A Q&A with Sam Thompson, Head of Digital Solutions & Partnerships, Bench.
What are the current technologies and upcoming technologies that will play significant roles in marketing’s digital transformation?
Technology in media is ever-changing and extremely fluid. We have seen various technologies rapidly enter and exit the space as well as established and dominant players that continue to add value for agency and brand marketers.
What stays consistent is the fact that different marketers have different needs when it comes to technologies required. A great place to start when working through digital transformation is to ask yourself, what are your most valuable target audiences? What data do you have on your customers? What media are you accessing or not accessing when looking to capture that audience? Are you predominantly a brand or performance focused business? How do you measure and report on success? The answer to these questions will give you a guiding light on how to approach digital transformation.
All the technology in our industry will have some element of unique value. It is important to research and understand what that unique value is, so that you can make appropriate business decisions based firmly around your needs. For example, should you need access to scalable audience reach, search marketing and YouTube, then the current Google stack might help you with your digital transformation. If you require heavy purchase intent audiences for performance marketing, or if you sell your products on Amazon, then perhaps the Amazon ecosystem is a perfect solution.
Should you want to engage in conversations with highly targeted or younger audiences then it could be a good idea to focus your attention on building your brand in social media such as TikTok, SnapChat, Twitch (as well as other in-game environments) or Meta. If you store data in the Adobe CDP, then naturally gravitating to the Adobe stack makes sense. Should you need a more agnostic or omni-channel approach then The Trade Desk, Xandr, Yahoo or Amobee might meet the needs of your business. These are current and established technologies that will help you on your digital transformation journey and in reality, a mix of them will likely be required for all encompassing digital transformation needs.
We also see a number of upcoming technologies that are making waves in the industry. Playground XYZ and Lumen are leading the way globally when it comes to assessing, reporting on and optimising towards attention metrics.
Microsoft, while being very established in our industry, have just struck up a deal with a new player in advertising technology and audience reach – you may have heard of them – Netflix. With cookie deprecation hitting the market sometime in 2023, nearly all technologies are building their upcoming first-party data strategies.
How will buyers’ journey maps transform with the implementation of these new technologies?
I’d argue that buyers’ journey maps have already been transformed and it’s the implementation of these technologies that will help a business utilise data and technology to effectively capture these buyers when they are ready to purchase.
The age old AIDA model – attention, interest, desire and action – still has merits. What has changed is that our journey to purchase is less linear than ever before. We now jump around through the process, we spend more time researching products, we lean more towards sustainable brands, and we are less brand-loyal.

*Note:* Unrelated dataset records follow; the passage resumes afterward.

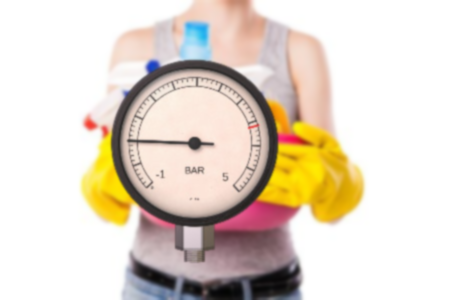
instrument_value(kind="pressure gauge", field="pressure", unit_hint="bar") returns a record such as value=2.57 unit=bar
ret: value=0 unit=bar
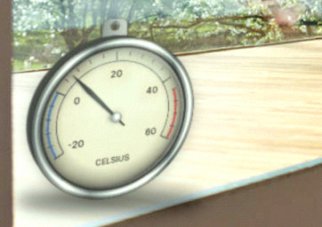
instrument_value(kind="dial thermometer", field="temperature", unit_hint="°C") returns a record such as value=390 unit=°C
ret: value=6 unit=°C
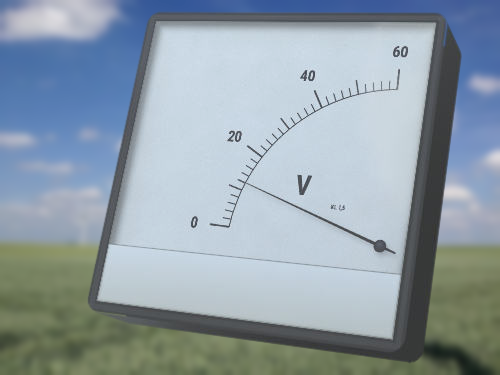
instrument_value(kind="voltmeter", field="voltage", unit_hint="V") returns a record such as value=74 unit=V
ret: value=12 unit=V
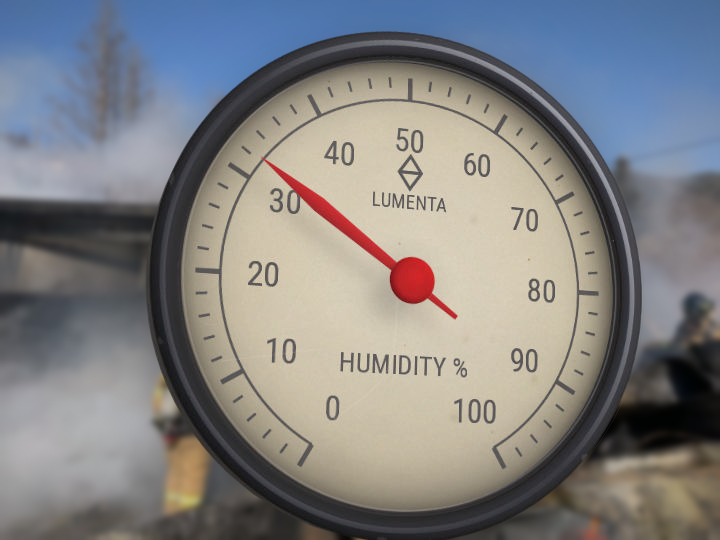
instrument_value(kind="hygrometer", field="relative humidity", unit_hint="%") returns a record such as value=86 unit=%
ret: value=32 unit=%
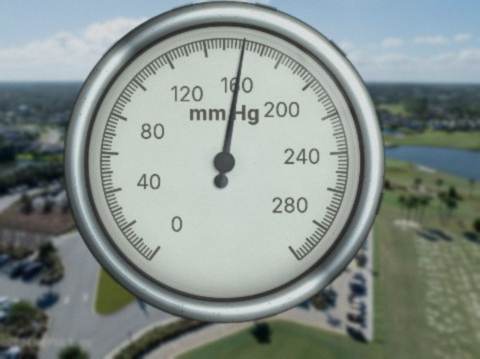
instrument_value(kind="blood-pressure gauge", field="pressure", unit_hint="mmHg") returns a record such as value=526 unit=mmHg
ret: value=160 unit=mmHg
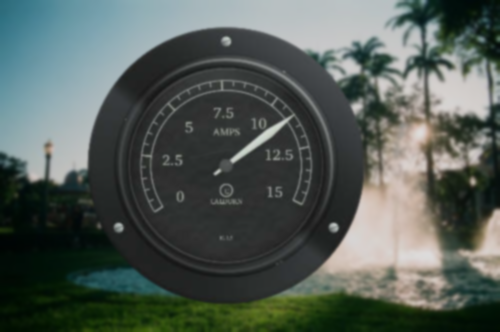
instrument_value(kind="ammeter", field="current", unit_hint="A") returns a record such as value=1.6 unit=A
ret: value=11 unit=A
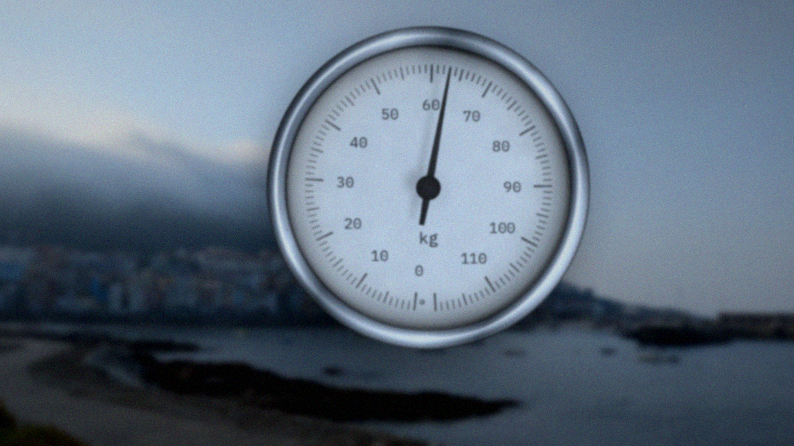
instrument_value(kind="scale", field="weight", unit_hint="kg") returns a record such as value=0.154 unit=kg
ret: value=63 unit=kg
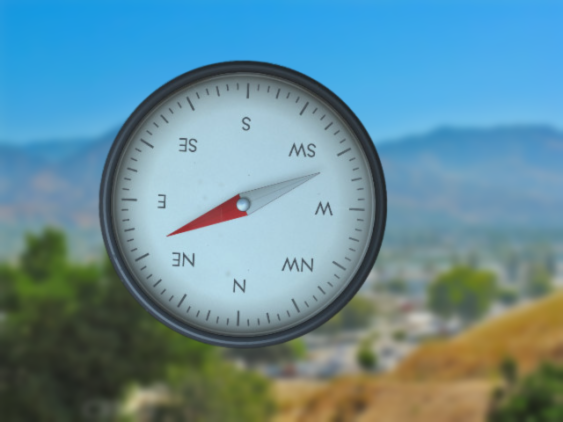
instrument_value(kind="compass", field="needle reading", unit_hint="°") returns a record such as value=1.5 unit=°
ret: value=65 unit=°
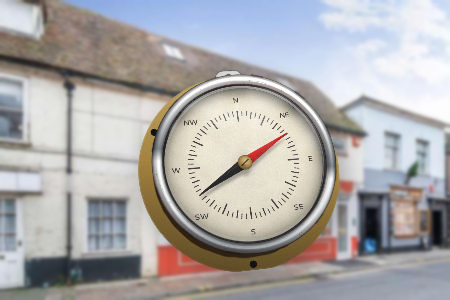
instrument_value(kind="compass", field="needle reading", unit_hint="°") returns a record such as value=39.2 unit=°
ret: value=60 unit=°
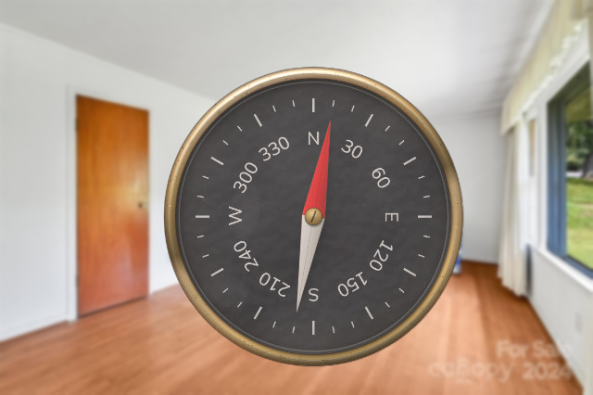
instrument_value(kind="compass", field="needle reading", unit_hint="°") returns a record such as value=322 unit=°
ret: value=10 unit=°
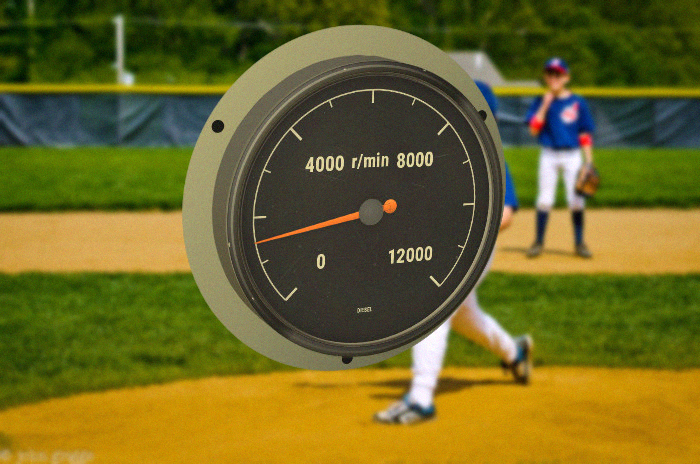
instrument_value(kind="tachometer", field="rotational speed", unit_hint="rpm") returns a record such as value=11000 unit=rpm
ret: value=1500 unit=rpm
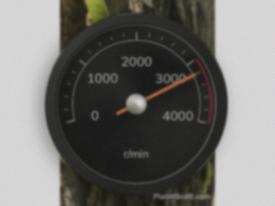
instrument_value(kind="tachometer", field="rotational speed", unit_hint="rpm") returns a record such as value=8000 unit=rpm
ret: value=3200 unit=rpm
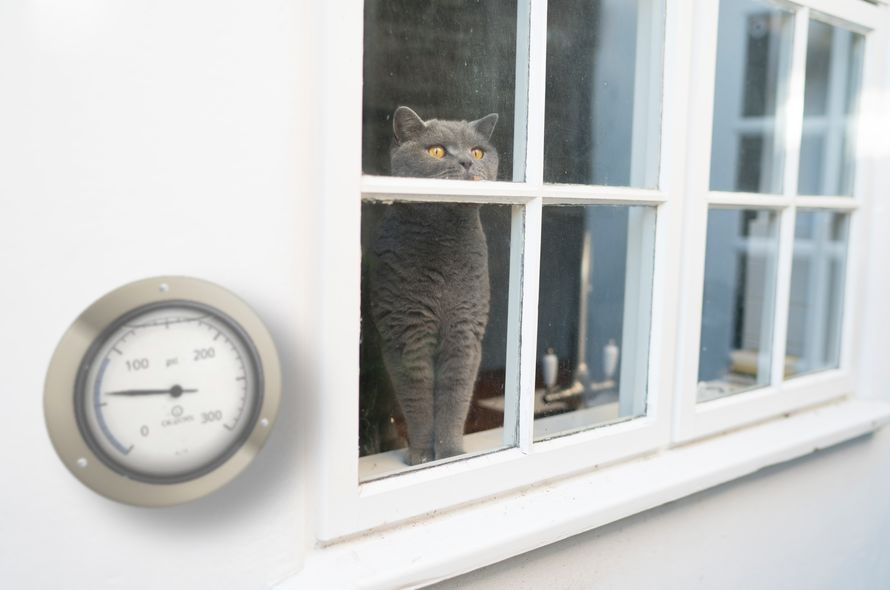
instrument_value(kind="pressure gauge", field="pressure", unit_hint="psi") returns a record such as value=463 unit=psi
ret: value=60 unit=psi
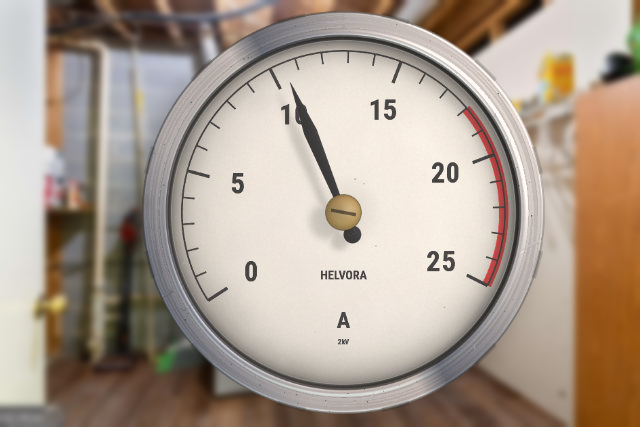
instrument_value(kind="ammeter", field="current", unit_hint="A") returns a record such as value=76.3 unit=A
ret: value=10.5 unit=A
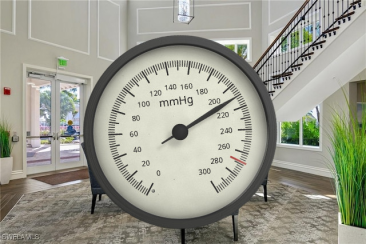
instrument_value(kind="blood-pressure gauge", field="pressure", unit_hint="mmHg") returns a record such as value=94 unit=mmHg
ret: value=210 unit=mmHg
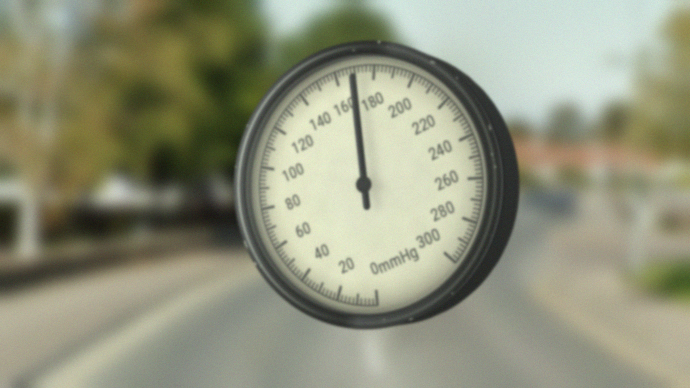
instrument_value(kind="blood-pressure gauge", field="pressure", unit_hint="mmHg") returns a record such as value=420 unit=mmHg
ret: value=170 unit=mmHg
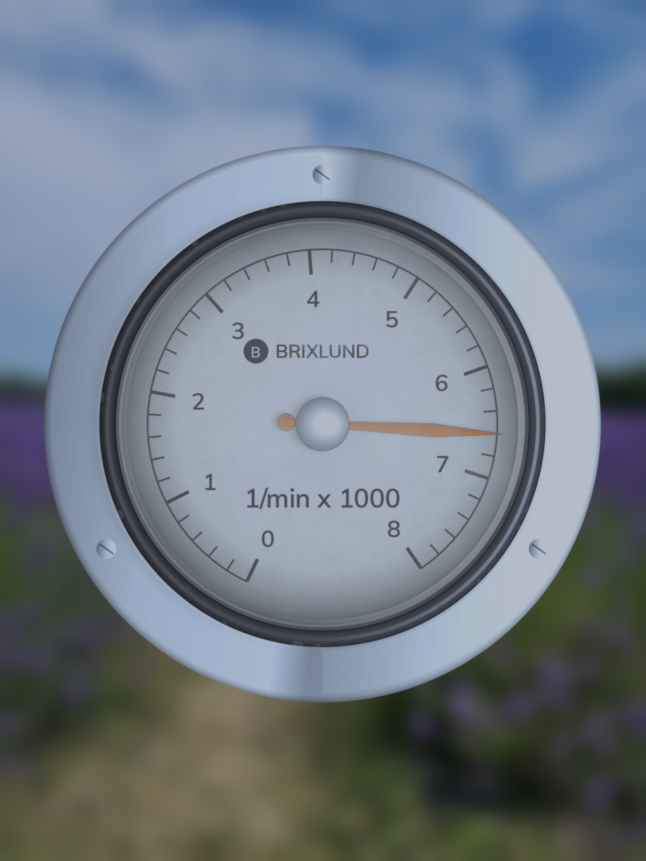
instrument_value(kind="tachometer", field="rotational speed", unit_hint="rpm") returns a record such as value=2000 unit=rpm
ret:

Add to the fact that media is more fragmented and digital than ever before and we can see that the buyer journey is much more complex. This is covered in Google’s The Messy Middle*, which is worth a read.
This highlights the importance of the effective use of technology and data to target consumers with your brand message to the right person, at the right time, in the right environment. Brands and marketers must capitalise on their first party data and personalise their approach to navigate the shift in buyer journeys.
Equally important alongside the shift in buyer journeys for brands is cross platform and cross media reporting to analyse success. Utilising a platform which can help you aggregate information in real time, measure success, and optimise accordingly will help on this journey.
The implications of delayed digital transformation for marketers?
I think it’s important to call out that it’s never too late to start. Whether you’re a marketer that works for a multimillion dollar brand or a marketer that works for a smaller retailer, digital transformation in regards to your data strategies, media buying, web experience or purchase opportunities will be important. As a society, we have swiftly shifted to more digital consumption of media, more general usage of the internet and more digital purchases so it’s imperative that brands have a strategy in place.
Therein lies the challenges in delaying digital transformation. If you’re not working on digital transformation you may be missing out on a scalable and often hard to find digital audience, which in turn equals a loss in potential product sales and revenue to your business. In addition, if you haven’t made your products available online, then you could be significantly limiting your pool of potential customers both locally and globally.
Finally, your own data asset is super-valuable. If you delay your digital transformation you could potentially be delaying having a conversation with your most valuable and likely to purchase audience: previous purchasers. Running through a well-structured digital transformation process will allow you to effectively capture and activate this audience which can help to drive your return on investment goals.
How implementing effective digital transformation will help marketers value-add to their clients’ campaigns and differentiate themselves from their competitors
A nice way to summarise the effect of digital transformation is to look at the practical application for marketing campaigns. Three points to think about are:
- Personalisation / effective use of first party data – so you can capitalise on your data asset, find customers most likely to purchase from your brand, and have an intimate and relevant conversation with each potential customer.
- Customer journey ease / purchase ease – to ensure you maximise your return on investment and streamline the process to product purchase.
- Media access – diversify to take advantage of the fragmentation in media consumption and find your target audiences no matter the environments in which they consume media.